*** Page text ***

201. Robert Southey to Joseph Cottle, [c. 17 February 1797] ⁠* 

Sheet B.6.

P. 369. line 2. after “the lives of men” add {insert} “from various dangers”
370 — 10. after. considers — insert — that.
374. in the 5th line of the Spanish for Cuijas — read — cujas.
377. 6 — for She’s — She is.
—— 14 — for Zaydo — Zayda
— last but one — for troche — trochee
378 — 20 — after letra place a comma for a full stop.
—— 22 — for signem — siguen.
380 — last but 3. for Azargue — Azarque.
382 — 12 — for careel — carcel [1] 

A tolerable list of blunders from a single sheet, of which two leaves have already been cancelled! I have only to beg you will correct it carefully, send one fine copy to Danvers & the rest to me. have you sent the letters & poems to George Burnett?

*** End of Page text ***

# Exercise instructions:
**A.** Reproduce the passage of the letter from Robert Southey to Joseph Cottle that falls between "201. Robert Southey" and "She’s — She is.", inclusive.
**B.** In the letter from Robert Southey to Joseph Cottle, who is to be sent one fine copy?

*** Entries provided ***

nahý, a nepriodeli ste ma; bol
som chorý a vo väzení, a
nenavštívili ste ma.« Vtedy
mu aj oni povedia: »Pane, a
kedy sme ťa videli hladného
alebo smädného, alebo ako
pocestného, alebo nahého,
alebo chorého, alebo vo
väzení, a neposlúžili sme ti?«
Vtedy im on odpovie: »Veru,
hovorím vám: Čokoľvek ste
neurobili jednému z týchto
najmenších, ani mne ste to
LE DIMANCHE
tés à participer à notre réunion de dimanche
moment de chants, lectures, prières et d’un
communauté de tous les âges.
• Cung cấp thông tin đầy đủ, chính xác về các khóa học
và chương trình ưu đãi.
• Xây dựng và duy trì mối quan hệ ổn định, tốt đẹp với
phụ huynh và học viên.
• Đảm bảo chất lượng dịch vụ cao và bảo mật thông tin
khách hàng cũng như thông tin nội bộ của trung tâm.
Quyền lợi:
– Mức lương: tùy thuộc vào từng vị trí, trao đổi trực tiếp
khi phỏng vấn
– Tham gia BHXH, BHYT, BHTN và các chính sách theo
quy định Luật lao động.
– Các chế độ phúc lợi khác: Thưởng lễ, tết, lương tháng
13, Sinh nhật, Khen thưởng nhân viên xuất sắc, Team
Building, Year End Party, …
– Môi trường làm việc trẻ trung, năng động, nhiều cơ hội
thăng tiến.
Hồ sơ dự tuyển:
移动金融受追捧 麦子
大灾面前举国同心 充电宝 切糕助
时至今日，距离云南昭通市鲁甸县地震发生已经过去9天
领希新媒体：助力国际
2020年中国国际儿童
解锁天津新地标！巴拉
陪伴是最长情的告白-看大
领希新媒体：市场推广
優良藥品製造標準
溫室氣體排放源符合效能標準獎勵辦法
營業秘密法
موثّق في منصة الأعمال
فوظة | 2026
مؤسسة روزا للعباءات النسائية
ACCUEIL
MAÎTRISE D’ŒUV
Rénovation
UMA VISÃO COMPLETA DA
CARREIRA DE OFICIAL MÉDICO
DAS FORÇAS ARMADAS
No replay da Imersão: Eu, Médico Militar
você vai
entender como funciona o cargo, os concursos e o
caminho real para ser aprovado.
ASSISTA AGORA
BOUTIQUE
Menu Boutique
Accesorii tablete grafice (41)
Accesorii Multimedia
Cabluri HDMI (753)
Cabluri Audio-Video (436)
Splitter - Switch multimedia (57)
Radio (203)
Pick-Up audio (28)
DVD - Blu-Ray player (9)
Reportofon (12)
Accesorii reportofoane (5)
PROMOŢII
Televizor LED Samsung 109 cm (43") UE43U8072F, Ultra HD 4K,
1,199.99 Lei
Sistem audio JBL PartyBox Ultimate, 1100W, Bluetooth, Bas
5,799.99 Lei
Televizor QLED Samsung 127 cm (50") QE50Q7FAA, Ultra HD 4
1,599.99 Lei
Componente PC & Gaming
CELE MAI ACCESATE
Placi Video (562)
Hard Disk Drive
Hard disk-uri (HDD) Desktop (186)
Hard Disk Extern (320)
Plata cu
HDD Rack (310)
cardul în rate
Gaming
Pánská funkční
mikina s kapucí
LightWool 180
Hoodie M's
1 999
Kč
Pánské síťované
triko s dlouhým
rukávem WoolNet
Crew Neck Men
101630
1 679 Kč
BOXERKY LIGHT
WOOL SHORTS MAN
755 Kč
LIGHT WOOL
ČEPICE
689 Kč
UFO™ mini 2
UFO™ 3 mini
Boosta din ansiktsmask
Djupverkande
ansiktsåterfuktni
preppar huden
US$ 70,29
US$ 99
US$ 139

*** End of Entries provided ***

# Answers provided:
**A.**
201. Robert Southey to Joseph Cottle, [c. 17 February 1797] ⁠* 

Sheet B.6.

P. 369. line 2. after “the lives of men” add {insert} “from various dangers”
370 — 10. after. considers — insert — that.
374. in the 5th line of the Spanish for Cuijas — read — cujas.
377. 6 — for She’s — She is.

**B.** Danvers is to be sent one fine copy.